Copy every line of the records below word for word, leaving out the pictures.

═══ Given entries ═══

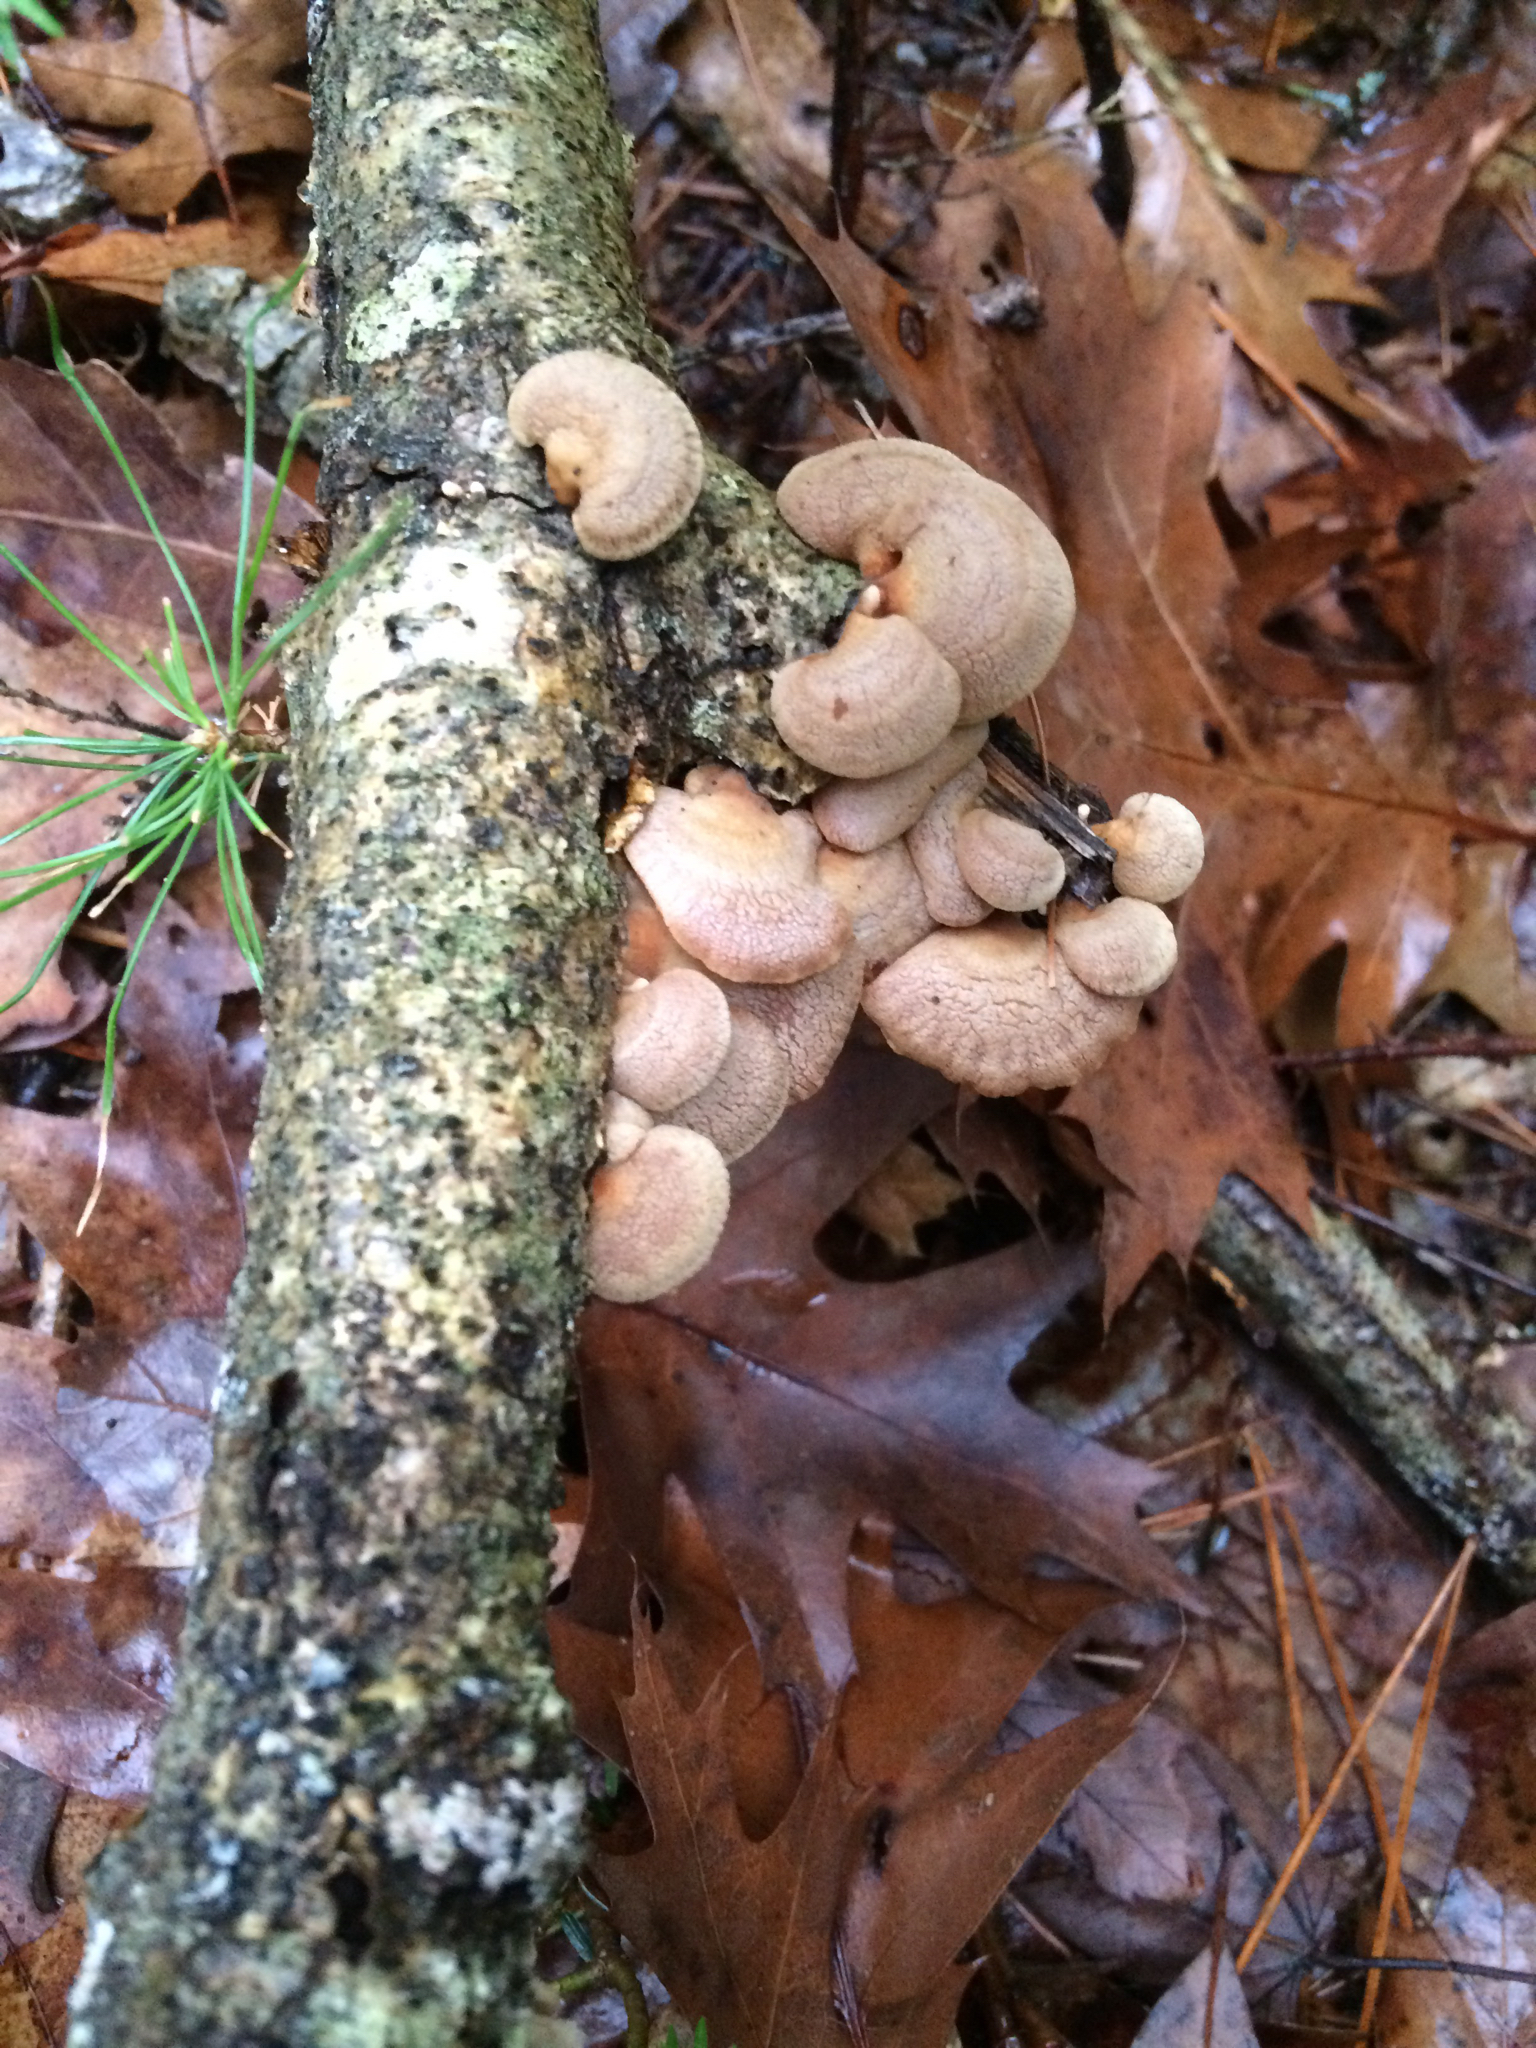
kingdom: Fungi
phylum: Basidiomycota
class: Agaricomycetes
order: Agaricales
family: Mycenaceae
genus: Panellus
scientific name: Panellus stipticus
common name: Bitter oysterling
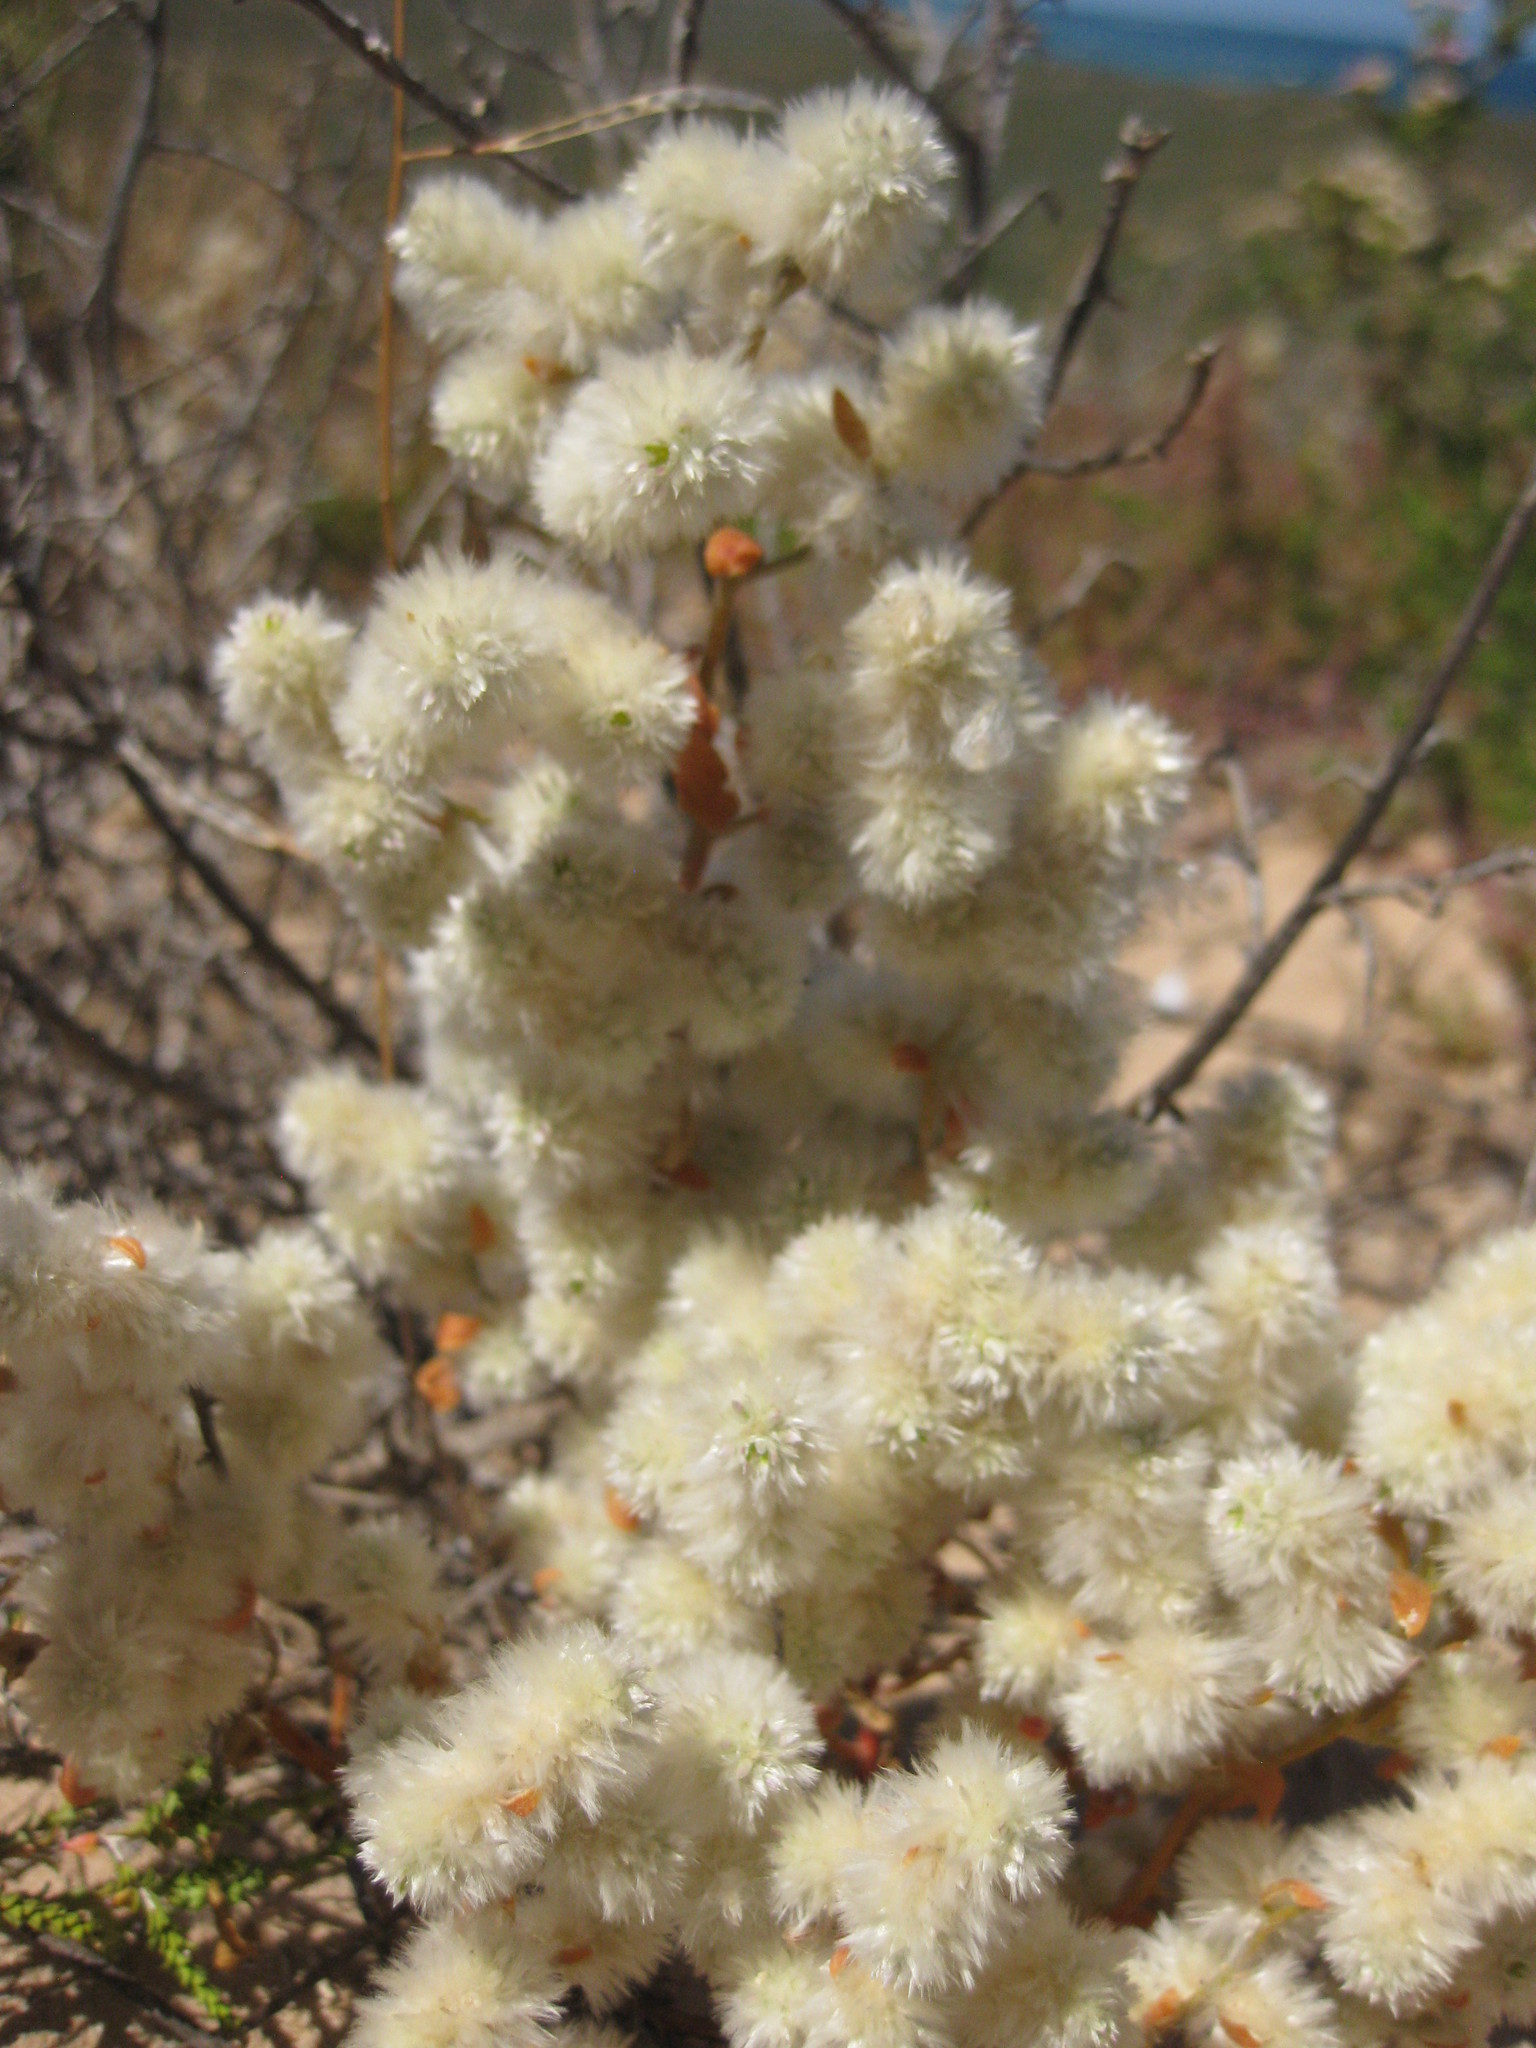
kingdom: Plantae
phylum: Tracheophyta
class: Magnoliopsida
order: Caryophyllales
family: Amaranthaceae
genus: Ptilotus
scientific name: Ptilotus villosiflorus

═══

> _Reply_
kingdom: Fungi
phylum: Basidiomycota
class: Agaricomycetes
order: Agaricales
family: Mycenaceae
genus: Panellus
scientific name: Panellus stipticus
common name: Bitter oysterling
kingdom: Plantae
phylum: Tracheophyta
class: Magnoliopsida
order: Caryophyllales
family: Amaranthaceae
genus: Ptilotus
scientific name: Ptilotus villosiflorus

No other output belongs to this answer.